Copy the entries below word for word, leaving out the pictures.

_ _ _

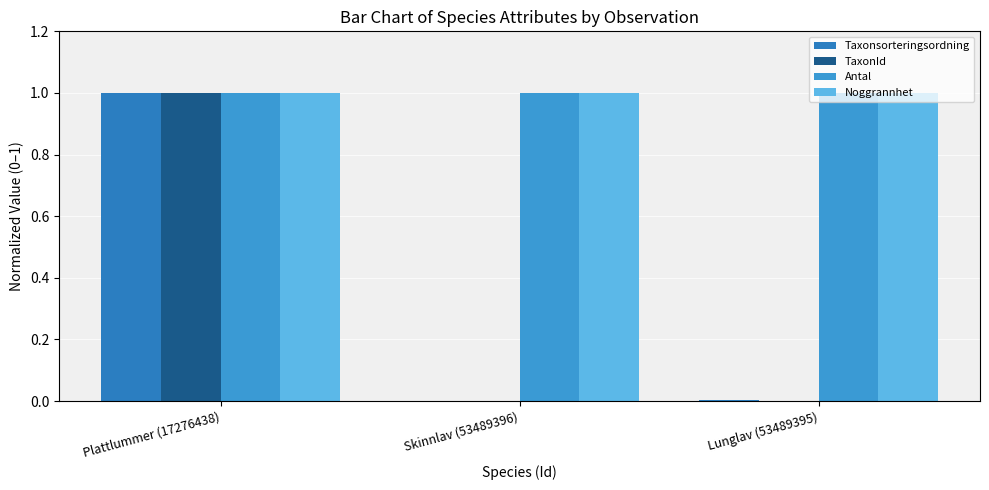

At which label is Antal closest to 1?

Plattlummer (17276438)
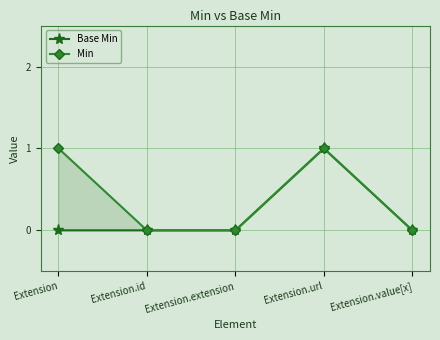

What is the approximate value of Min at Extension.url?

1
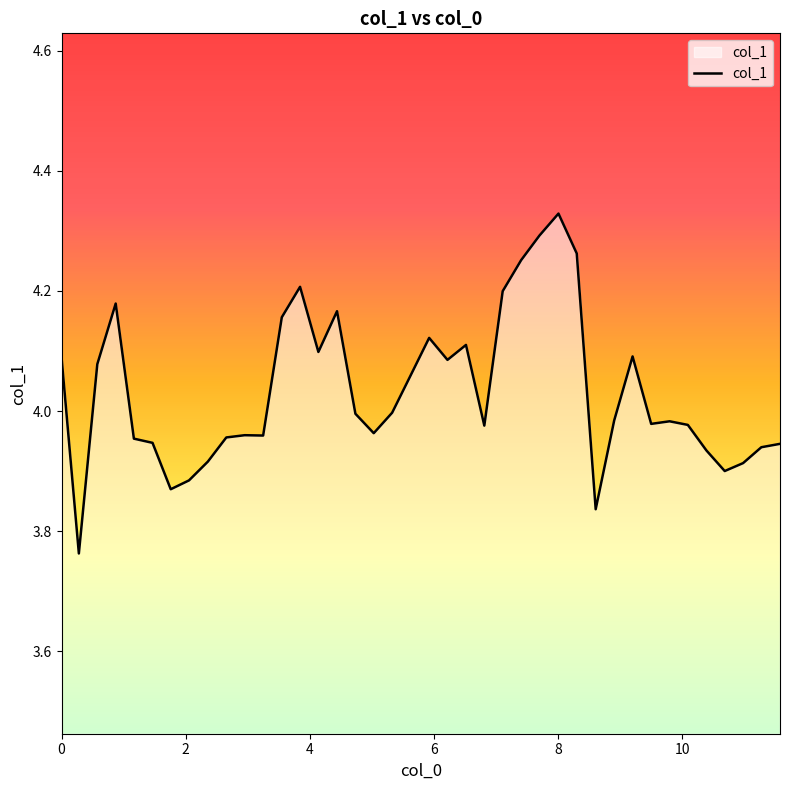

What is the difference between the maximum and minimum values?

0.6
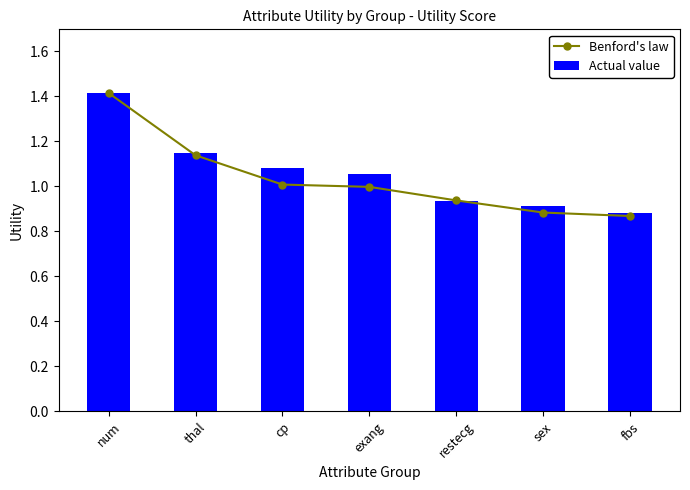

At which label does Actual value first exceed 1?

num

_ _ _

RESULT FOR THIS EXERCISE:
At which label is Antal closest to 1?

Plattlummer (17276438)

What is the approximate value of Min at Extension.url?

1

What is the difference between the maximum and minimum values?

0.6

At which label does Actual value first exceed 1?

num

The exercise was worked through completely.